24 Şubat 2010 Çarşamba

noktalama*

*bir bütün halinde anlam ifade etmeyecek, birlik ve beraberlikten yoksun bahislerin nokta nokta maddeler halinde sıralanmasından teşekkül yazı.

. karadenize gidesim var. doğusuna. hani Artvin'e falan. buna mukabil tek yapabildiğim "bari yağmur yağsa da ağaçlık bi yere baksam" diye temenni etmek.

. bikaç sebeple anneme resim yollamıştım. işte "bak yeni kazak aldım, nasıl" falan gibi sebeplerle. annem "senin yüzüne noooolmuuşş!!!" ana fikirli yorumlar yaptı. cildim mi kötüymüş, krem mi kötüymüş, yorgunmuymuşum, yaşlanmışmıymışım gibi. bu vesileyle kendimi doğal yollu bakım onarım tekniklerine adadım. kozmetik sektörüne para kazandırmaya son! (he, kozmetik sektörü de sayemde dönüyordu!) yoğurttu, baldı, karbonattı, pirinçti, elmaydı, yumurtaydı, şuydu buydu.... umudum bunlar artık. 8) hem allaha şükür her tür derde çare varmış, baktım buldum. porselen gibi bir cilt istiyorsan başka tarif, mermer gibi bir cilt istiyorsan başka tarif. 8)
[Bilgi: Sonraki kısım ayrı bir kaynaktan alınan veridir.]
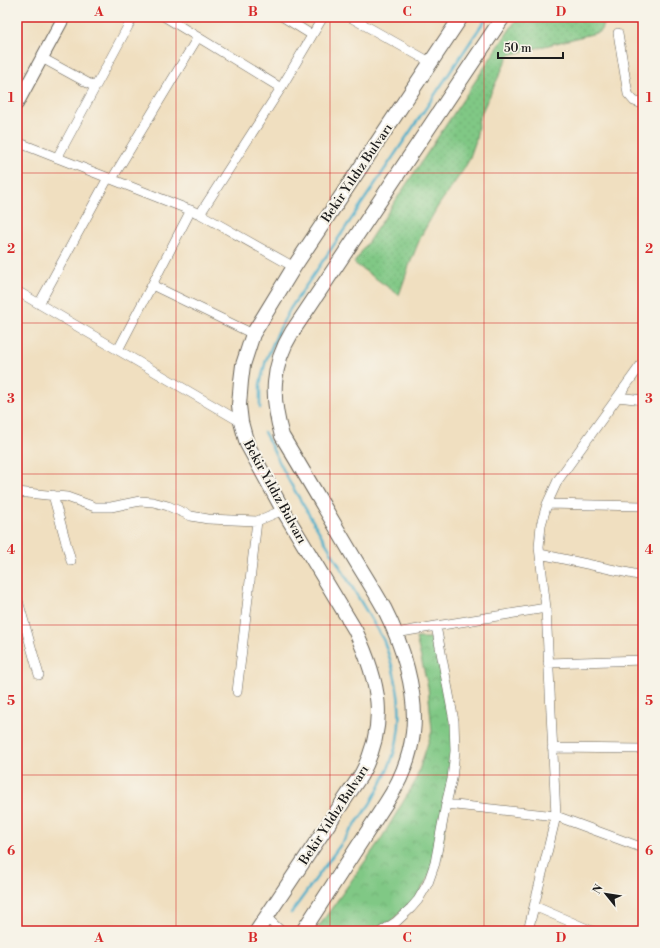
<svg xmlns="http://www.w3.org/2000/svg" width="660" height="948" font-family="'Libre Bodoni',serif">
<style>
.grass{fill:url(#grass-dots);stroke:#4e7250}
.park{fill:url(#park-crowns);stroke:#4e7250}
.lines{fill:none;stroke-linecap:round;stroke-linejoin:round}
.stream{stroke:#4cafcb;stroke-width:2.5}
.street-casing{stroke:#666055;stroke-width:10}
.secondary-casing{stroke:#666055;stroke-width:14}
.primary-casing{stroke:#666055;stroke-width:16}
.street{stroke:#fff;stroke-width:9}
.secondary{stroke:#fff;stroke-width:12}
.primary{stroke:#fff;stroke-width:14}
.grid{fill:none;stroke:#d62828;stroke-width:1;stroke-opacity:0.55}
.labels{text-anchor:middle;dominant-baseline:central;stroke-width:4;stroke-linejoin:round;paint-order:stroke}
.street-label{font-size:13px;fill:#1c1c1c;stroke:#f7f3e8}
.neatline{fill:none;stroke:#d62828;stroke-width:1.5}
.grid-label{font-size:13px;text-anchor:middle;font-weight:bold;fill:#d62828}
</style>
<defs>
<pattern id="grass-dots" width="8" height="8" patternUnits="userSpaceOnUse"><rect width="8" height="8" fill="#80c885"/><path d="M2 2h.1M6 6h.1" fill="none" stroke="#6eab72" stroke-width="1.8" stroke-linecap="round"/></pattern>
<pattern id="park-crowns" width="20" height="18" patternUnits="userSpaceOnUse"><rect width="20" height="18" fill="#80c885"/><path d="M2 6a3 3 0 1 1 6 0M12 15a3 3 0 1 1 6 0" fill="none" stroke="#6eab72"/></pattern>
</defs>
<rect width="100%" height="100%" fill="#f7f3e8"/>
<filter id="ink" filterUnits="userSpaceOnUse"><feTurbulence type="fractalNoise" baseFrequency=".025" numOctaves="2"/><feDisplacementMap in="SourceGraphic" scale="8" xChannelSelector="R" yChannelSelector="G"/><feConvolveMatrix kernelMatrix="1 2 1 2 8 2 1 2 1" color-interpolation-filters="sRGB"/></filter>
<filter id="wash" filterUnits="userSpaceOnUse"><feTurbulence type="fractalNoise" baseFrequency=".012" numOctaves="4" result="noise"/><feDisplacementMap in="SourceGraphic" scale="16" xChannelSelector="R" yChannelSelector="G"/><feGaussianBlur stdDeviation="0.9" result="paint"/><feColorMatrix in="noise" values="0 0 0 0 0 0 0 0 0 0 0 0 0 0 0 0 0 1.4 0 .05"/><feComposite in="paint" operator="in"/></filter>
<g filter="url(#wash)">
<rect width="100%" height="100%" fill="#f0dfc0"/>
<path class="grass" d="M518,17H606L600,32L509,55L479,118L476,140L469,160L464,169L438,206L421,236L409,266L399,295L354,263Z"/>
<path class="park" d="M416,638H434L456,738L441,857L414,901L386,925L370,931H318L317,929L381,839L415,782L432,731L428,687Z"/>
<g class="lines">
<path class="stream" d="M260,408V384L266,360L278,332L290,309L342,233L487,17
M264,432L289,481L383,639C395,670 404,706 397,740C393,763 381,784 370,804L291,913"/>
</g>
</g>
<g filter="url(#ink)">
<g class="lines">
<defs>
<path id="street" d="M165,17L281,88
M283,17L312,35
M350,17L430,62
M618,33L628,94L634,101L643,104
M42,58L95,87
M17,142L200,214L294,267
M57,158L133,17
M112,179L198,37
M200,214L281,88L323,17
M152,285L253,334
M17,291L241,422
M39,304L108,178
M118,350L191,210
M618,397L643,400
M17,492L67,497L95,507H111L140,501L153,502L168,506L191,516L208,519L257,521L283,510
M53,495L71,561
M547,504L643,506
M540,554L643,576
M17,597L39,675
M396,633L436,626L546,608
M548,663L643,660
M237,692L257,521
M552,748L643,749
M446,804L556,816L643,848
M534,906L592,931
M266,917L281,931
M382,931L396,922L411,908L418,900L428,883L435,863L446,804L452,779L455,751L454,721L436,626
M528,931L556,816L546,608L539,547L541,525L547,504L558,480L643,362"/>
<path id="secondary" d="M17,104L64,17"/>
<path id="primary" d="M257,931L361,775C389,723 379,681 355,630L283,510L247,444L241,422L239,405L241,381L243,365L253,334L294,267L461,17
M303,931L386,803C400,782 410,758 413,733C418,693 402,643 384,608C373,588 361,570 350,551C327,512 305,474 282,436C271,398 271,366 292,332L503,17"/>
</defs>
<use href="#street" class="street-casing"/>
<use href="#secondary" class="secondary-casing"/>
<use href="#primary" class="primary-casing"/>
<use href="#street" class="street"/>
<use href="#secondary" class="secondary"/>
<use href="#primary" class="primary"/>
</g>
</g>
<path class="grid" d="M176,17V931M330,17V931M484,17V931M17,173H643M17,323H643M17,474H643M17,625H643M17,775H643"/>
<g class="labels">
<g class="street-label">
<text transform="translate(357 173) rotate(-56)">Bekir Yıldız Bulvarı</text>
<text transform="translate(275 492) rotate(61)">Bekir Yıldız Bulvarı</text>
<text transform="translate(334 815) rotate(-57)">Bekir Yıldız Bulvarı</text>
</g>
</g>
<rect width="660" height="948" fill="none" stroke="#f7f3e8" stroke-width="44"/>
<g transform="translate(606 894) rotate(300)" stroke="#f7f3e8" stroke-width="3" paint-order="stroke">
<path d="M0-3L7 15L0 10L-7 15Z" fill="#1c1c1c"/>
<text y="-6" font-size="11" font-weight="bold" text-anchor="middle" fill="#1c1c1c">N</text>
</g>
<path d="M498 52v6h65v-6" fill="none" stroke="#1c1c1c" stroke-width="2"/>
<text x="504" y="52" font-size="12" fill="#1c1c1c" stroke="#f7f3e8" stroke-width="3" paint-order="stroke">50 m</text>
<rect x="22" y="22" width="616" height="904" class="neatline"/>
<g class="grid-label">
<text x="99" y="16">A</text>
<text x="253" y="16">B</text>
<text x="407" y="16">C</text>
<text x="561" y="16">D</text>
<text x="11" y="102">1</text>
<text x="649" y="102">1</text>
<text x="11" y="253">2</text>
<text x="649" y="253">2</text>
<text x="11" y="403">3</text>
<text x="649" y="403">3</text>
<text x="11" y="554">4</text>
<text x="649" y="554">4</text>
<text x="11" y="705">5</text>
<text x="649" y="705">5</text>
<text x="11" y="855">6</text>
<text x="649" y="855">6</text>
<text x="99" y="942">A</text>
<text x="253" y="942">B</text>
<text x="407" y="942">C</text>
<text x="561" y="942">D</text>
</g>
</svg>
. şirketin geneli açık ofis. lakin benim bulunduğum yer camekanla kapatılmış bir oda. kapı genelde açık durur fakat kimi zaman toplantı vs sebeplerle dışardan insanlar geliyor, ve kapı kapanıyor. hah işte o zaman resmen oksijen karaborsası oluyor. 3 gıdım oksijen ilk çekenin ciğerinde kalıyor.
yapmayın yavrum, yapmayın evladım!!! vallaha kapıya "oksijeninizle gelin, bizimki kendimize kadar" diye yazı asıcam yaa...

. dışarda kapının önüne kedi maması döküyoruz sürekli, kız için. gözlem ve takiplerim neticesinde mamayı kızdan çok saksağanların yediğine şahit oldum. saksağanlarda kedi maması zehirlenmesi diye bi durum olduğunu duyan bilen varsa söylesin. yedikleri miktar öyle böyle değil.

. sel hasta. mikrobik bişey sanırım. mide-bağırsak-ateş vs. garibimin ne dinlenecek zamanı ne doktora gidecek imkanı olduğundan da geçmedi. gece yattıktan sabah kalkana kadar 4 kez üstbaş değişilir mi ya, terden sırılsıklam oluyor. bi seferinde komple nevresimi değiştirdik ki, alttaki alez bile ıslanmıştı.

. öküz gibi bi bünyeye sahibim ben kesin. (maaşallah!) etraf mikroptan kırılsa bende tık yok.

. plastik malzeme sıcakla birleşince bünyeye zararlı oluyor diye mutfakta mika bardakların yanısıra kağıt bardaklar da olması mantıklı. bana uyar. zira ben kendi cam kupamdan içiyorum çayı. lakin, çay karıştırıcının tahta olanına itirazım var. ay iğrenç bişey o yaaa. olmuyor ki. tamam belki plastik çubuk gibi zararlı bişeyler bırakmıyor olabilir çaya kahveye ama, anacım resmen iğğğrenç bi tahta lezzeti bırakıyor ki, o çubukla karıştırdığın çayı ağız tadıyla içmen mümkün değil. isviçreli bilimadamlarına sesleniyorum: bilmemkaçbin insan üzerinde yaptığınız abuk subuk araştırmalardan başınızı kaldırın da aldığınız maaşı hak edin! çayı karıştırıp atacak ama bu esnada çaya kanserojen ya da tat bırakmayacak bişey bulun!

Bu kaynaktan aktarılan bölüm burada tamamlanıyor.